Text segment:
*** Block opens ***

That must be some kind of “trick of the trade” because Firebase originally had feature for limiting the bill with a hard cap and they even have videos explaining how to use it however it was removed later on. Now they suggest building a script that monitors your bill and nukes the project if something happens. The catch? Billing is not real time.
I was recently forced to migrate my hobby FOSS project the other way: from DigitalOcean to AWS. The primary reason being: a generous quota of 60,000 emails per month to send via SES. Most mail providers give only up to 3,000 to 6,000 emails per month.
It's not that hard or far-fetched, given that your EC2 instance needs to have permissions to call SES and AWS can tell whether these requests come from inside or outside their network.
Nothing, it's just another layer you have to manage yourself (sidenote: the free tier EC2 instance is free for 12 months since the AWS account creation).
You'd also need to make communication secure, and use some authorization mechanism to avoid abuse and email addresses leaks (or other private information you might be passing to your service to include in the email).
> Nothing, it's just another layer you have to manage yourself
You already have to manage that layer. From your description, the only choice that was really on the table was whether AWS SES was a good enough reason to port a entire system to AWS, or if it was reasonable to just deploy the email firing service to AWS.
> You'd also need to make communication secure, and use some authorization mechanism to avoid abuse and email addresses leaks (or other private information you might be passing to your service to include in the email).
You still need to do that even if the service is running on AWS. Running the SES client in a VPC is also a very poorly researched excuse as you can put up a privatelink connection to get the same effect.

*** Block closes ***

Data extracts:
*** Block opens ***

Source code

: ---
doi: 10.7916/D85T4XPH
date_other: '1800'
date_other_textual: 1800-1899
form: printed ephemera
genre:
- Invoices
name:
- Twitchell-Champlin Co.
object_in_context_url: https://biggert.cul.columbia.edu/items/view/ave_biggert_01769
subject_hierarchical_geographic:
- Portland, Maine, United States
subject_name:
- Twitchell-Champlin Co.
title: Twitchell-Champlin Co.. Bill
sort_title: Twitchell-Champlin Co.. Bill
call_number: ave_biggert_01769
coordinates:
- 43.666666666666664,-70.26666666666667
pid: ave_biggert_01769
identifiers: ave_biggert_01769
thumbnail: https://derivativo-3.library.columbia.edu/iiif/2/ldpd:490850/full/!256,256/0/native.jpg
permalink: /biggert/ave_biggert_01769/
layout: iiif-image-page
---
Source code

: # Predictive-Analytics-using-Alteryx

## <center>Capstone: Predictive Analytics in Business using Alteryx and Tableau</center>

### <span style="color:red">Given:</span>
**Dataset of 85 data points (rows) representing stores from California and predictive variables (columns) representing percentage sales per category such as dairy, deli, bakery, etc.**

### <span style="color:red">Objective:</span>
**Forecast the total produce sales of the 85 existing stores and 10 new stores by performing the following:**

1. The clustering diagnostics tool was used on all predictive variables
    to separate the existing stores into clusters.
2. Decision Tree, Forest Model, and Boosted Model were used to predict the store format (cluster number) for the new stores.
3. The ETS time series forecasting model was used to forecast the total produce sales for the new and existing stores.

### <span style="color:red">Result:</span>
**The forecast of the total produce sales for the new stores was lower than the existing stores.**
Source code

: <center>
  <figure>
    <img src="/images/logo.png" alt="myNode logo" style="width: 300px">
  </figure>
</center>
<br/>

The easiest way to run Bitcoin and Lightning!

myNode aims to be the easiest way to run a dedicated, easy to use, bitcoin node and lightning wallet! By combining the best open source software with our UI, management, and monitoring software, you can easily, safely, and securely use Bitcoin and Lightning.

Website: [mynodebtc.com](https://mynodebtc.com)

*** Block closes ***

Problem: Please list every number that appears in the forum thread, giving each with the unit it counts. The data has no connection to the forum thread.

Task solution:
- 60,000 emails per month
- 3,000 emails per month
- 6,000 emails per month
- 12 months